I just learned about the existence of SmallVectorMemoryBuffer, which seems perfect for our use case :)
@sameerarora101, we can have writeTemporaryArchive take a raw_ostream &Out parameter. The temporary file creation and handling shifts into writeArchive. writeArchiveBuffer creates a SmallVector<char, 0> and a raw_svector_ostream from it, and then returns a SmallVectorMemoryBuffer created from its SmallVector. That should allow us to be efficient and also avoid any memory management issues :)
If OldArchiveBuf is not used (for now), delete it. It is a good idea adding a comment that this function is similar to writeArchive but has a different return type.

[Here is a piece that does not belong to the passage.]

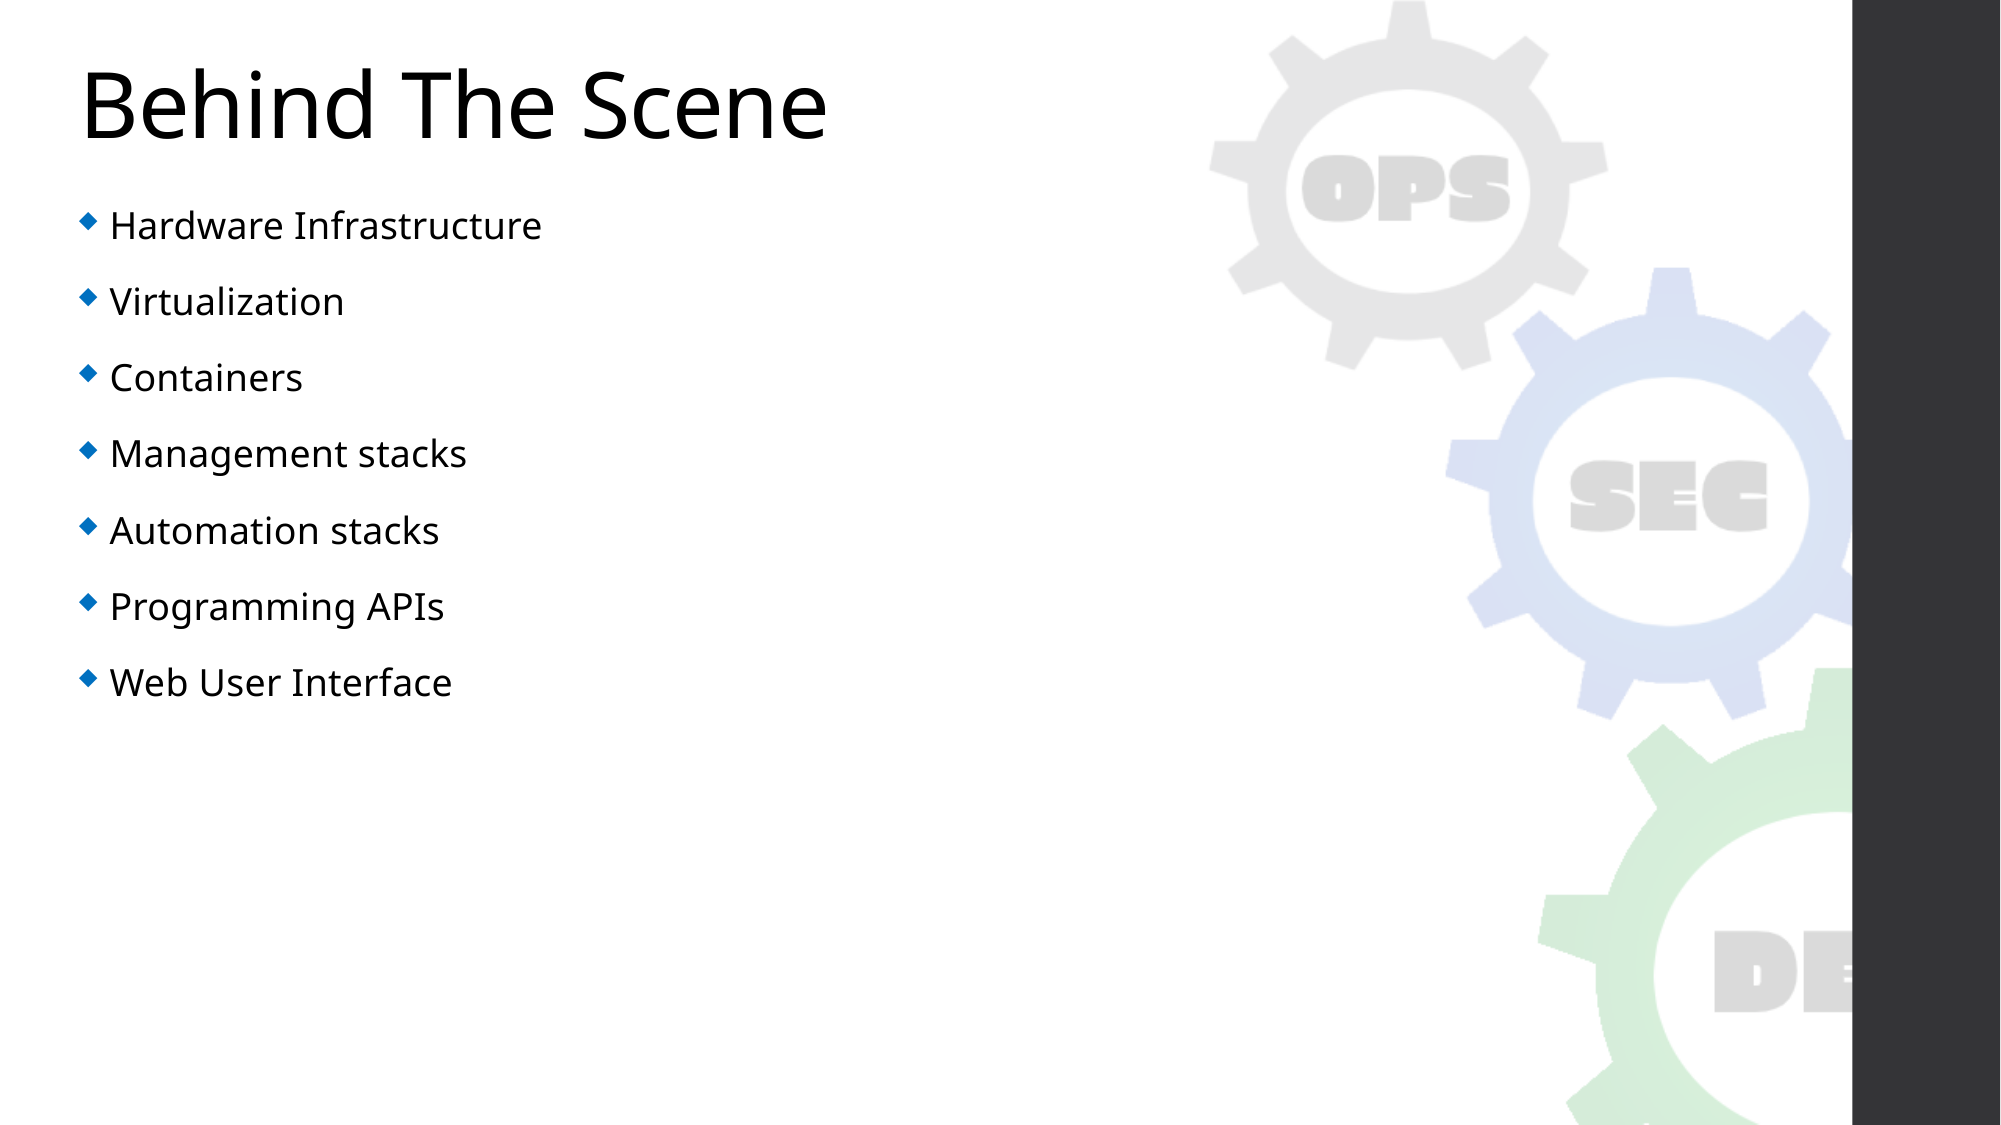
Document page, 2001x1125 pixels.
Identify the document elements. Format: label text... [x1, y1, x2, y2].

title Behind The Scene [64, 33, 1797, 166]
list Hardware Infrastructure Virtualization Containers Management stacks Automation stacks Programming APIs Web User Interface [64, 198, 1797, 1073]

The names need redoing again, since the logic has moved around a bit. I recommend this becomes writeArchive or writeARchiveToStream and the function that writes to a file becomes writeArchiveToFile or simply leave as writeArchive since the signatures are different.
Also, ArcName doesn't appear to be used any more?
I don't think this needs doing - the MemoryBuffer will be destroyed once it goes out-of-scope (I'm assuming that reset effectively just clears the buffer). In that case, there's no need for it to even be passed in. In fact, looking up the stack, there's no need for it to be passed into any of these functions as far as I can see?
Removed OldArchiveBuf from signature, thanks.
Yup, removed ArcName from the signature.
Isn't it the case that we would need OldArchiveBuf.reset(); in writeArchive and not in writeARchiveToStream? This is because, as per the comment, we need to close all handles to the archive before calling Temp->keep(name), right? I have shifted this to writeArchive now. Please let me know if this is a wrong approach.